従来は賃金労働とは関係ないと思われていた生活や人間の能力の能力の側面が、賃金労働に組み込まれていく(p040)

と著者は述べている。新自由主義との関係であるが、著者は

福祉国家と新自由主義はほぼフォーディズムとポストフォーディズムに一致する政治・経済の体制です。(p030)

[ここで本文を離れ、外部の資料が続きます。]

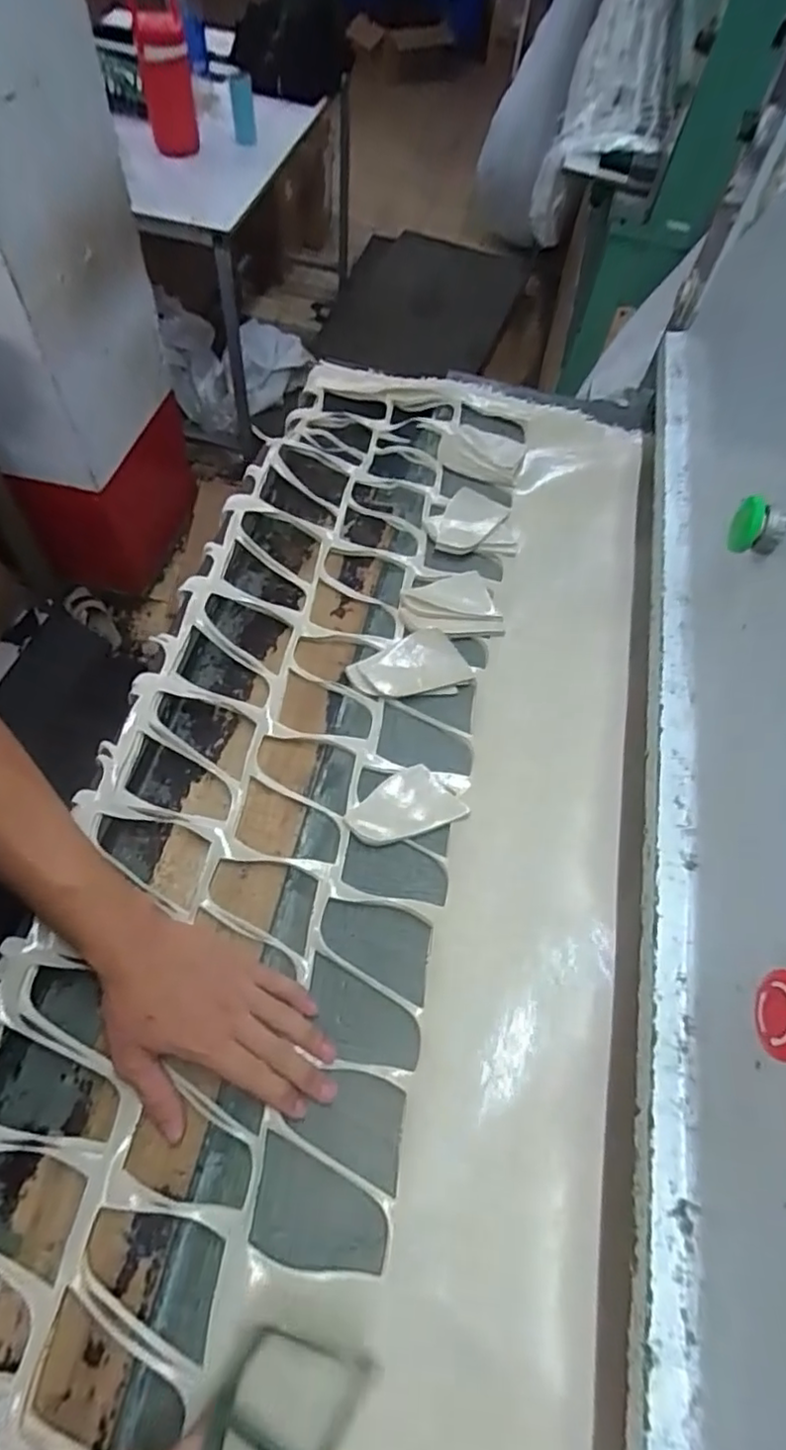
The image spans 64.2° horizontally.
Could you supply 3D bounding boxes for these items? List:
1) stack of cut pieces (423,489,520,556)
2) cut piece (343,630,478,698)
[{"bbox_3d":[0.090,-0.232,0.723,0.100,0.022,0.082,-1,60,-5],"label":"stack of cut pieces"},{"bbox_3d":[0.018,-0.059,0.615,0.115,0.033,0.054,-8,61,-9],"label":"cut piece"}]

 「プラダを着た悪魔」であるが、こちらは女性のお仕事映画である。この中でポストフェミニズムについては、

経済成長に貢献する限りにおいて認められるフェミニズム(p067)

と言っている。つまり、ポストフェミニズムとは、

新自由主義(ネオリベラリズム)にフェミニズムの目的が簒奪された状況(p071)

なのだそうだ。 

 廣野由美子さんの著作に批評理論入門―『フランケンシュタイン』解剖講義(中公新書)というものがある。これを読むと、一つの作品に対して、色々な視点があることが分かる。ある著作は、著者の手を離れたとたんに、その解釈は読者にゆだねられる。だから著者が思いもよらぬ解釈をされる場合もあるのだ。フランケンシュタインの作者のシェリー夫人も、まさかマルクス主義批評とかポストコロニアル批評なんてものをされることを予想していたかということは疑問だ。

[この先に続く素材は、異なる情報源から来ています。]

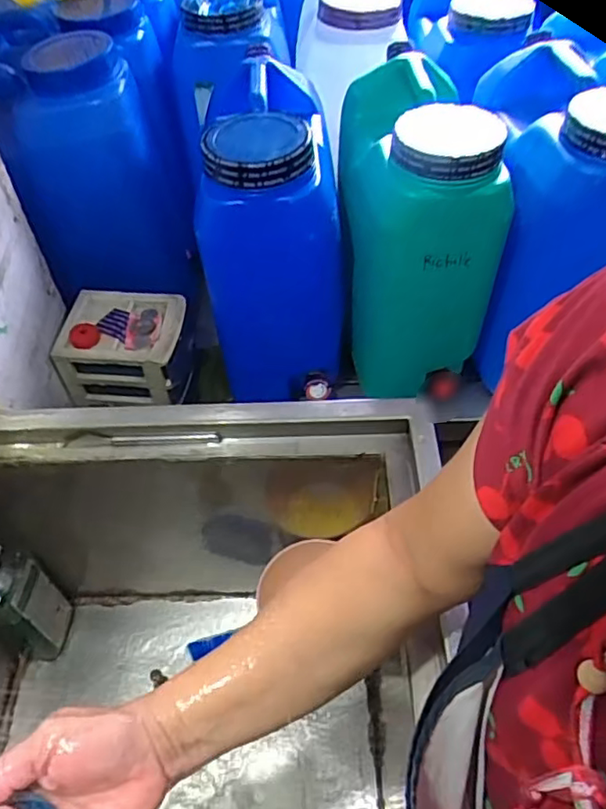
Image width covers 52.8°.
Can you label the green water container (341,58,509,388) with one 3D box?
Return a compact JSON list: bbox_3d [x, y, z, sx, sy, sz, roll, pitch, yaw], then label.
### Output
[{"bbox_3d":[0.125,-0.253,0.831,0.164,0.322,0.296,-15,52,-10],"label":"green water container"}]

 これらの批評家にとっては、自分の主義主張が主であり、作品はその主義主張を補強するための従ということになる。もっとも、何か視点を定めて深読みしていくというのも面白い気がする。大切なことは、解釈はなにもひとつではないということ。もし答えがひとつだと考えるなら、完全に受験勉強に毒されているのだろう。だから、本書のように特定の思想を基準にして作品を評価するのも面白いと思う。ただ、それは評者がどういう思想を持っているかを明らかにすることになる。場合によっては、人から呆れられる諸刃の剣となるのだ。